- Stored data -
-- -- --
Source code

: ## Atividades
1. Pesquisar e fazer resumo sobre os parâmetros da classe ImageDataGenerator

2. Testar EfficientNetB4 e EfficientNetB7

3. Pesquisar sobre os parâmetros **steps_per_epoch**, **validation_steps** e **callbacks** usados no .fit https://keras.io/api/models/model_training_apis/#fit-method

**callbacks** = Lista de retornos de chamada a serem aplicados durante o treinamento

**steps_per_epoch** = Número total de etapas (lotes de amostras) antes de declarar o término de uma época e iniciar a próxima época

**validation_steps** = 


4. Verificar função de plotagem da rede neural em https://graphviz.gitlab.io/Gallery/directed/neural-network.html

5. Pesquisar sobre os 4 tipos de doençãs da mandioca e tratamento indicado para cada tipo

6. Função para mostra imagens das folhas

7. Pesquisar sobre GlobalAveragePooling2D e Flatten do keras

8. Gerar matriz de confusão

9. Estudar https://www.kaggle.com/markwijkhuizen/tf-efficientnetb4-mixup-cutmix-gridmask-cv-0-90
-- -- --
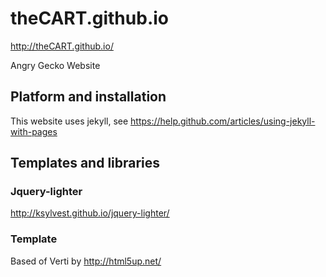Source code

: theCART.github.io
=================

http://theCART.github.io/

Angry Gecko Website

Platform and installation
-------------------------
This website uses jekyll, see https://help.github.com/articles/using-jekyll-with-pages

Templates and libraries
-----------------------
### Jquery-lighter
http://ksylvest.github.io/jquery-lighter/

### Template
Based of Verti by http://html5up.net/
-- -- --
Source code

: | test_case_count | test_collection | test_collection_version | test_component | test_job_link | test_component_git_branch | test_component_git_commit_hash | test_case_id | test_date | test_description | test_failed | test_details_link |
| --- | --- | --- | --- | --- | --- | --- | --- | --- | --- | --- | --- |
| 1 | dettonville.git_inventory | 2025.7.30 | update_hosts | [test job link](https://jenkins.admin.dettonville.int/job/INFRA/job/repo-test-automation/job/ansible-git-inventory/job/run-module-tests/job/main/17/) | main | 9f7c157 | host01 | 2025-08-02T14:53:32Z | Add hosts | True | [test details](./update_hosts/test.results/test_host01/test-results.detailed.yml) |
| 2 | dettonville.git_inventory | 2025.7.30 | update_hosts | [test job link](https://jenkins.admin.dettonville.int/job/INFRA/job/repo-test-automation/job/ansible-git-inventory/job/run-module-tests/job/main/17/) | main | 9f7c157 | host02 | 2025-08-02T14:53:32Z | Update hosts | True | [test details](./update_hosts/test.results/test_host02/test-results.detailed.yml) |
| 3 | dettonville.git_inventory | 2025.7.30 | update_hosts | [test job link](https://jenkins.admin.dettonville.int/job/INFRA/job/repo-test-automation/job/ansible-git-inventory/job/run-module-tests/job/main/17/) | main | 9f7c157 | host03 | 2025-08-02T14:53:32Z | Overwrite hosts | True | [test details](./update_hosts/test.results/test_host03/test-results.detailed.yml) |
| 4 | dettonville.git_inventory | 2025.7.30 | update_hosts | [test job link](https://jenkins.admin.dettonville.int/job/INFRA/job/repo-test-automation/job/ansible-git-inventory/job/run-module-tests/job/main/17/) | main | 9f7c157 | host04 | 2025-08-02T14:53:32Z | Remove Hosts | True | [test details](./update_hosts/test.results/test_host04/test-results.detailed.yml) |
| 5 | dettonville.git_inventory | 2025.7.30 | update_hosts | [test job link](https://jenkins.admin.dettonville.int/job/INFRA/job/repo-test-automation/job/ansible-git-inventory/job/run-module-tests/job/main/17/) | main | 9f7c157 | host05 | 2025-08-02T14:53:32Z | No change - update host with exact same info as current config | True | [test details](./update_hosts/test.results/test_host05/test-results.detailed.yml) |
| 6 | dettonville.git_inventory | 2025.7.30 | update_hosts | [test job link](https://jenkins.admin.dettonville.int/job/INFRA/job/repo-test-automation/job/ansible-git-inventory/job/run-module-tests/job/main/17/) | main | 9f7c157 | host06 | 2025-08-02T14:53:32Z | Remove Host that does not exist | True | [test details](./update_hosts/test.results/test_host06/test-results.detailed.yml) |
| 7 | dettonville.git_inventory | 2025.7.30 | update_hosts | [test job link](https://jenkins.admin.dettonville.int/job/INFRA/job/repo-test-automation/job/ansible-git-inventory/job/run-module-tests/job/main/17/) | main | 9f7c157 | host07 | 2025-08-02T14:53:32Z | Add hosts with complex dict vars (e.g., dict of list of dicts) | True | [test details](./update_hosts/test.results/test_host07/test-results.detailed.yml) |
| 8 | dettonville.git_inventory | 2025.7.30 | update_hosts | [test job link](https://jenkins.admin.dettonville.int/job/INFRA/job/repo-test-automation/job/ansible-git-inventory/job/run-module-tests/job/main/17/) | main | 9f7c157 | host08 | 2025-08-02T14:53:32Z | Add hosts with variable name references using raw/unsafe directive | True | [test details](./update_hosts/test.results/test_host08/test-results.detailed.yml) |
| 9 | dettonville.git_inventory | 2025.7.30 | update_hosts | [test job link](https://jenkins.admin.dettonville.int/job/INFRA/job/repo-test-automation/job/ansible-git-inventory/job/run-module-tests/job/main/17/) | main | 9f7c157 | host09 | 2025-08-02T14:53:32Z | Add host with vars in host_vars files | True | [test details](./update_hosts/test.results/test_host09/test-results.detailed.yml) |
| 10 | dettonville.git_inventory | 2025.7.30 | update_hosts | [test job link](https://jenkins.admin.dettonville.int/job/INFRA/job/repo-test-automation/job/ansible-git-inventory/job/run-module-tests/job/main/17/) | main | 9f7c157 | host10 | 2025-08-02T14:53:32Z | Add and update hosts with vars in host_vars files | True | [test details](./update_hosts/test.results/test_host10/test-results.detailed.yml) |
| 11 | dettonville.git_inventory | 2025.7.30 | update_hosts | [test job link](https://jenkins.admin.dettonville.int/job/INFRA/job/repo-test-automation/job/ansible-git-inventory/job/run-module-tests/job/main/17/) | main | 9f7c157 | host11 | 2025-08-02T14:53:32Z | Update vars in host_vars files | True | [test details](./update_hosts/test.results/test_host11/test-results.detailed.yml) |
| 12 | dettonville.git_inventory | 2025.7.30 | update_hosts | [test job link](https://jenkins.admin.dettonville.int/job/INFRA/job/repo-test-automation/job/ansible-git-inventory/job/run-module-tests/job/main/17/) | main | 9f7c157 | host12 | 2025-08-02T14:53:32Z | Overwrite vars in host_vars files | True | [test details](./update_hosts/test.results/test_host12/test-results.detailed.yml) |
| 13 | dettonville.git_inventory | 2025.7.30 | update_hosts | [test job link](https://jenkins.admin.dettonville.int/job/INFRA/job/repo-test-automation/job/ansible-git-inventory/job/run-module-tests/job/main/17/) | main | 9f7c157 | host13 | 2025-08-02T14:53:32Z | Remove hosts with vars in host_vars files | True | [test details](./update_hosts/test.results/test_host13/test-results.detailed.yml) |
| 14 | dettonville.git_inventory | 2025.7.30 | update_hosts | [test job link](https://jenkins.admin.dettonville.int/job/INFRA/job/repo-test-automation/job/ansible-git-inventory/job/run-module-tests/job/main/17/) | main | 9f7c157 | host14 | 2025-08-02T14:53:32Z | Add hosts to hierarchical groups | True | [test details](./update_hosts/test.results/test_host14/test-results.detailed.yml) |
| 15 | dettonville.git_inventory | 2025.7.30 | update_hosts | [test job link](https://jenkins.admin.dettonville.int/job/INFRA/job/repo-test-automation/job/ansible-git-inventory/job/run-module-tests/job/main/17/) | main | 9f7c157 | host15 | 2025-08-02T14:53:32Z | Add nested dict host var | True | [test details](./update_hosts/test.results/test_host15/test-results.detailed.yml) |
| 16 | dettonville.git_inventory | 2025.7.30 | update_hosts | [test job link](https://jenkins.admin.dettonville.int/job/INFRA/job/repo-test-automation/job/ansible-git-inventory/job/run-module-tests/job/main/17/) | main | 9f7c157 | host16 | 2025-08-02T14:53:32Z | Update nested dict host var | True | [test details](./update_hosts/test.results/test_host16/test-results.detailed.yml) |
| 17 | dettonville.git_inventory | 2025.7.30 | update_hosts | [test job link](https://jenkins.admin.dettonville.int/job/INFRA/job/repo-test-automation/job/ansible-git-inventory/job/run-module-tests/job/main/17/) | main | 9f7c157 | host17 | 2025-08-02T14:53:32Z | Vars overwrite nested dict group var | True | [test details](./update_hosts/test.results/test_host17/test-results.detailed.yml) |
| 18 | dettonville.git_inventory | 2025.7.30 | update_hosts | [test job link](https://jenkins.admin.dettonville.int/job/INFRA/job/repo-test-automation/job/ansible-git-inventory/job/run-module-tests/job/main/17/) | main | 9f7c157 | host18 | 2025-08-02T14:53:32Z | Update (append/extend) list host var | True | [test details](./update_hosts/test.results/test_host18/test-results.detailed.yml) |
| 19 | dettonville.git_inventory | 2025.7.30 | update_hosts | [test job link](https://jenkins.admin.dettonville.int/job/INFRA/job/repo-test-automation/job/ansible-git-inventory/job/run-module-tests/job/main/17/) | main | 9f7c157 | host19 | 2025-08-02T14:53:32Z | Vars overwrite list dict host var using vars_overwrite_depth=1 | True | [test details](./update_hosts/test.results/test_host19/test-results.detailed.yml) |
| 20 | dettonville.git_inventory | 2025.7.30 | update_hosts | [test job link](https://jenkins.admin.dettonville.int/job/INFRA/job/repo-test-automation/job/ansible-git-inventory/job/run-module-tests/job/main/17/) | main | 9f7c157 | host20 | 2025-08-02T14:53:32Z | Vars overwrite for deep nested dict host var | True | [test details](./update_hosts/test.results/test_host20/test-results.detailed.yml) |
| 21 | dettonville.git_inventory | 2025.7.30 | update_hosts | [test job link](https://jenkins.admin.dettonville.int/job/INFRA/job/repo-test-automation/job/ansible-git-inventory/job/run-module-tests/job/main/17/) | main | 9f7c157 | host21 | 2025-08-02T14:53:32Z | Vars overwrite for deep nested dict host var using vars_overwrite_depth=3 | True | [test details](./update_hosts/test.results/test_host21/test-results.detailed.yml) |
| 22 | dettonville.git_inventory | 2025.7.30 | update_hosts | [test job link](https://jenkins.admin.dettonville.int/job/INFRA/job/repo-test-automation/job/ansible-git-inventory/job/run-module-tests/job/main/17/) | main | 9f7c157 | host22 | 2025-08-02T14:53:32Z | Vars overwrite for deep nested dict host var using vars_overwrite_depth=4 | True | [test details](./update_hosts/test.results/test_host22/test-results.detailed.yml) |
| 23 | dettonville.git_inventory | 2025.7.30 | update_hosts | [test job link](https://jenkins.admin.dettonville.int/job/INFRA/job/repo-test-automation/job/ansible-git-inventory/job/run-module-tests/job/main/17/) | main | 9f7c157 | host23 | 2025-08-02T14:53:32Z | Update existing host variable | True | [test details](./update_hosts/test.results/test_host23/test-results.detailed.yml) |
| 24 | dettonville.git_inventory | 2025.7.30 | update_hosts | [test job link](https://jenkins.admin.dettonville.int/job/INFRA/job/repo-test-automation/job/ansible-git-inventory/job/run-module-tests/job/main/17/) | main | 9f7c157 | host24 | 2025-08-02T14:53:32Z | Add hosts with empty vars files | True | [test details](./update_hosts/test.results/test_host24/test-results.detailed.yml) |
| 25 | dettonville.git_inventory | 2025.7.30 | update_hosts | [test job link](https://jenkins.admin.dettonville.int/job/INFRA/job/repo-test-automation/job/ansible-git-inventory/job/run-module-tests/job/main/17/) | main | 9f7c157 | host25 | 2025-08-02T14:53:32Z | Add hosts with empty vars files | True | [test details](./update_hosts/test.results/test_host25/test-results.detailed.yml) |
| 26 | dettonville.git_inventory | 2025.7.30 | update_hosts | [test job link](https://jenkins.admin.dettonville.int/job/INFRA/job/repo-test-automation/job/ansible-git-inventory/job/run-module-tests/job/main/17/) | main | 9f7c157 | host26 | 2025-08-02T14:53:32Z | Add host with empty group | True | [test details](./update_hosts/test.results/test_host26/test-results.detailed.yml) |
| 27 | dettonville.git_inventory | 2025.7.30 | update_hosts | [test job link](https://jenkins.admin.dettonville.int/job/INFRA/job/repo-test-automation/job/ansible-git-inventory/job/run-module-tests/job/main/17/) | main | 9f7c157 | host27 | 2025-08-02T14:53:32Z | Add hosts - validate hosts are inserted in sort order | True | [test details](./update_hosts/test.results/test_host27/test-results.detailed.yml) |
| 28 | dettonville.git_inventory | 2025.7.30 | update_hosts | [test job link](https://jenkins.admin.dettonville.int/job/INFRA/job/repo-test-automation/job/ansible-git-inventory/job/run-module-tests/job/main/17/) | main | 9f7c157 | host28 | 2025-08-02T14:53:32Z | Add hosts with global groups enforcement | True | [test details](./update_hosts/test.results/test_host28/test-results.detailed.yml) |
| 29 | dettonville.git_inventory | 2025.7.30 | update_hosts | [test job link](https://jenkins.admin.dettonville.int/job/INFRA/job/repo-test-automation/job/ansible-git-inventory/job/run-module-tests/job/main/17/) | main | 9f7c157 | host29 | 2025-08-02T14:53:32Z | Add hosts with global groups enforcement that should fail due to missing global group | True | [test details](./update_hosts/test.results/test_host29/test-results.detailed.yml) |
-- -- --
Copy out, word for word, the lines in the items above, from the line containing "Platform and installation" through the line containing "Based of Verti by http://html5up.net/", both included.

Platform and installation
-------------------------
This website uses jekyll, see https://help.github.com/articles/using-jekyll-with-pages

Templates and libraries
-----------------------
### Jquery-lighter
http://ksylvest.github.io/jquery-lighter/

### Template
Based of Verti by http://html5up.net/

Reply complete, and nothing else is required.